“No busques más que no hay. Cuando el rey don San Fernando conquistó Sevilla, él se preguntó ¿dónde está mi Betis?”. Así comienza el mejor himno que se haya dedicado a un equipo de fútbol. Fue en 1988 cuando el sevillista Silvio Melgarejo, el más grande rockero que ha parido este país, compuso esta canción que resume a la perfección qué es el beticismo.
Norbert Elias insistió que el fútbol es el paradigma de la violencia, que se manifiesta con el fenómeno del hooliganismo, es decir, con una conducta gregaria y agresiva de ciertos grupos de aficionados en los espectáculos de masas. Es cierto que ningún equipo está libre de estos comportamientos y de esos impulsos colectivos tan destructivos, pero hay entidades deportivas que superan ampliamente esas prácticas violentas con otras manifestaciones más emocionales y comunitarias. Algunos vehiculan ese simbolismo con la ambiciosa afirmación “somos más que un club”, otros --como el beticismo-- generan una forma compleja de religión futbolera que traspasa cualquier tiempo y espacio, mediante prácticas familiares y musicales que complementan de manera peculiar el “equilibrio de tensiones” entre jugadores, equipos, aficiones, o entre la elasticidad y la rigidez de las reglas.
“Verdes campos de mía California, verde césped del Sánchez-Pizjúan, verde quiero ver a toda España, y hasta la Real de Sociedad”, fue la ocurrente manera de Silvio para reconocer que el beticismo estaba presente en cualquier estadio de fútbol, quieran o no sus adversarios.
La metafísica bética comienza con el verdiblanco de sus camisetas que se utilizó por primera vez a finales de 1911, dos décadas antes de que se generalizara la bandera de Andalucía. La prohibición de la enseña regional durante el franquismo no afectó a la equipación bética puesto que, según se recordó con cierto ingenio, el origen de los colores fue por mimetismo con el Celtic de Glasgow. Eso sí tuvo que anteponer de nuevo el “Real” a Betis Balompié. Lo que no pudo evitar la entidad fue que, en 1936, cuando vivía su mejor momento, algunos de sus jugadores fueran represaliados, buena parte de la plantilla desmantelada y el entrenador fichado por el Barça. Se comprende que, de ser el campeón de liga en 1935, acabara descendiendo primero a segunda división y después a tercera.

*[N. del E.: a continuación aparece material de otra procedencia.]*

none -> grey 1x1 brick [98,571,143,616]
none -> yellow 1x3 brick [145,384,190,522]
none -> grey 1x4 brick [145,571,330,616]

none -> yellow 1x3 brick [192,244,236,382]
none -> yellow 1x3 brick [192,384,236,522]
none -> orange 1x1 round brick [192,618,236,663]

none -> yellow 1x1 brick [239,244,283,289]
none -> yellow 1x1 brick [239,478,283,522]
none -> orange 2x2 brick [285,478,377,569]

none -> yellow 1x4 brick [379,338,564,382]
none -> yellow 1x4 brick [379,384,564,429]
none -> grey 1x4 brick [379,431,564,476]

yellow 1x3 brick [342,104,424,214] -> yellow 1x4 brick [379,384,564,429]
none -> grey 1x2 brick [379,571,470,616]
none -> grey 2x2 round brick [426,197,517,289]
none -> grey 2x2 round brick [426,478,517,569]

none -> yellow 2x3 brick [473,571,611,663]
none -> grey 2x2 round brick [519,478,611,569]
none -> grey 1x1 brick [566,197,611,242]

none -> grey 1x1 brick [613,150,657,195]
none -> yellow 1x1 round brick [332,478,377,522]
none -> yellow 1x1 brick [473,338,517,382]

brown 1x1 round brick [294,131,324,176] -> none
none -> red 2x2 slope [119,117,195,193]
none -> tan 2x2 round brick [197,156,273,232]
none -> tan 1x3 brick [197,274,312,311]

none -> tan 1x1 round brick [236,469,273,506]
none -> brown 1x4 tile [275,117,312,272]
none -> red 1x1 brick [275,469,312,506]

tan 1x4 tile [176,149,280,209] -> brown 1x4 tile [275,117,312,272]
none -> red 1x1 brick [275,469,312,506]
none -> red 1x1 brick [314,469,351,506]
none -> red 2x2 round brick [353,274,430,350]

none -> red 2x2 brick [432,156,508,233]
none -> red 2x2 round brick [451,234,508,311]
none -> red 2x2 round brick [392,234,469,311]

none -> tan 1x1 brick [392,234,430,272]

Hasta 1958 fueron años tan duros que se popularizó el grito de “¡Viva er Beti manque pierda!”. Fue el equipo de los andaluces perdedores. En los años sesenta y setenta, buena parte de la emigración andaluza en Cataluña encontró en el beticismo una forma de asociacionismo, una suerte de resistencia simbólica e inofensiva ante la imposición de guetos y el trato vergonzante que muchas familias tuvieron que padecer como ciudadanos de segunda, con menos derechos aún que el resto de catalanes, más privilegiados durante la dictadura.
De manera silenciosa, el beticismo catalán se fue expandiendo, y las segundas y terceras generaciones ya están organizadas en más de una veintena de peñas y asociaciones. Después del Barça, el Real Madrid y el Espanyol, el Betis es la entidad deportiva con más peñas federadas y una mayor presencia de aficionados en los campos de rivales catalanes, y del resto de España.
La simpatía hacia el Betis en Cataluña es un fenómeno emocional y sociológico, todavía más amplio que el asociativo, que necesitaría ser estudiado, sin recurrir a los tópicos del chiste y la alegría. El pasado sábado en las peñas béticas y en muchas casas de catalanes --de origen andaluz o no-- se celebró por todo lo alto un triunfo épico. Esta vez no fue el Barça, equipo borbónico por excelencia, el que levantó la copa del Rey, sino una plantilla plagada de catalanes (Cristian Tello, Marc Bartra, Álex Moreno, Martín Montoya, Edgar González, Víctor Ruiz, Héctor Bellerín, Aitor Ruibal…). Celébrese, pues, en Cataluña y sin complejos identitarios el éxito de un equipo tan andaluz como catalán. Y, como dijo Silvio, “no piensen más, que no hay”: Betis, Betis, Betis.